5
votes

I'm building a DLL in Visual C++ 2008, and I want to have the runtime statically linked into the DLL. So I went into the project options and set Runtime Library to Multi-threaded (/MT). This has always worked for other projects in the past. But when I build this one, I still end up with Dependency Walker showing MSVCR90.dll in the list.

Anyone know what could cause that?

1
Clearly the EXE that loads your DLL was not built with the same option. Or another DLL that got loaded, it takes only one.Hans Passant
@Hank: Not applicable here. I'm looking at it in Dependency Walker, and it shows at the top level of the tree, not under another loaded DLL.Mason Wheeler
What export(s) in MSVCR90 is your DLL dependent on?Michael Burr

1 Answers

4
votes

Project + Properties, Linker, Command Line.

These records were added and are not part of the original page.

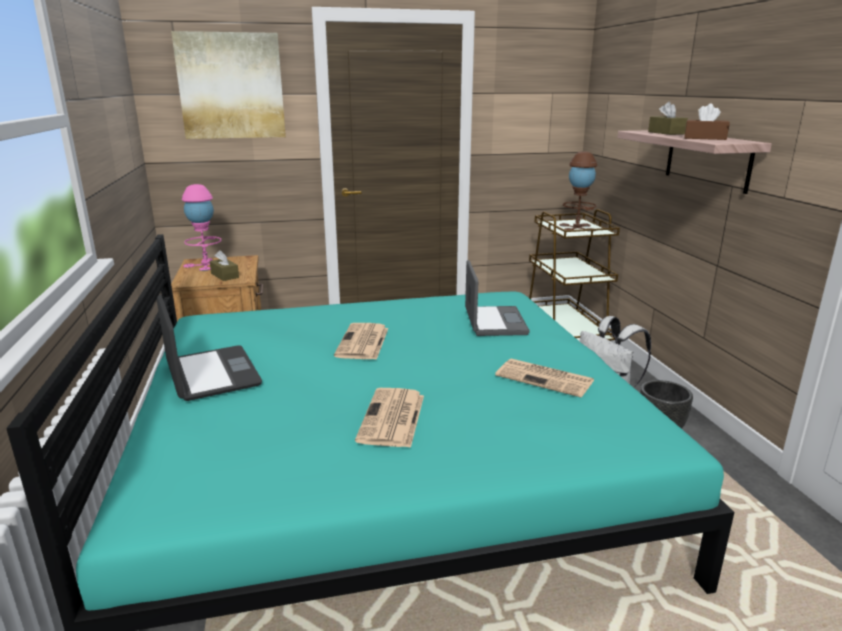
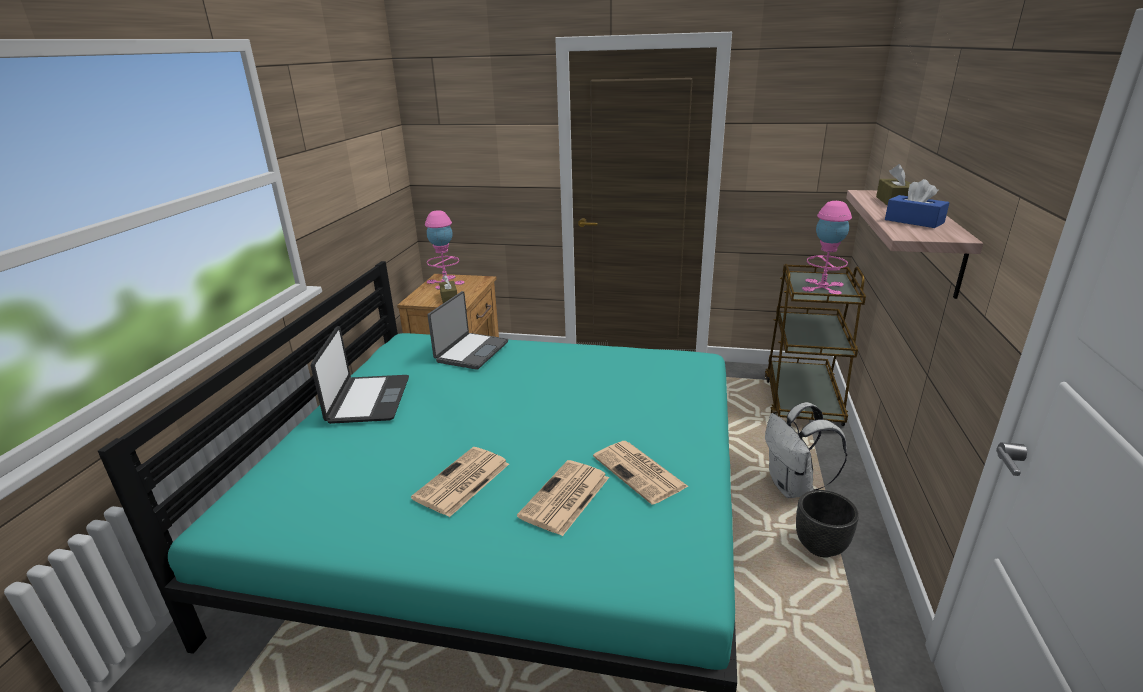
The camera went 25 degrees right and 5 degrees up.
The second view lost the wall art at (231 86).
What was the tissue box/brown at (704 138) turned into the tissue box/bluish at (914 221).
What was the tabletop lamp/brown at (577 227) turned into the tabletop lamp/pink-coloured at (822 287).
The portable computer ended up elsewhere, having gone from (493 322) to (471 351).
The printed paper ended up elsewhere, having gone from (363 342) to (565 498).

Add the /verbose option. Build + Rebuild. The Output window shows you the linker searching for symbols. Watch out for msvcrt.lib, that's the one that pulls in the dependency on msvcr90.dll

The typical cause is linking a .lib that has one or more .obj files that were compiled with /MD. A dependency on msvcrt.lib gets injected with the #pragma comment(lib, msvcrt.lib) directive. That tells the linker to search msvcrt.lib without you explicitly specifying it as a dependency in Linker, Input, Additional Dependencies.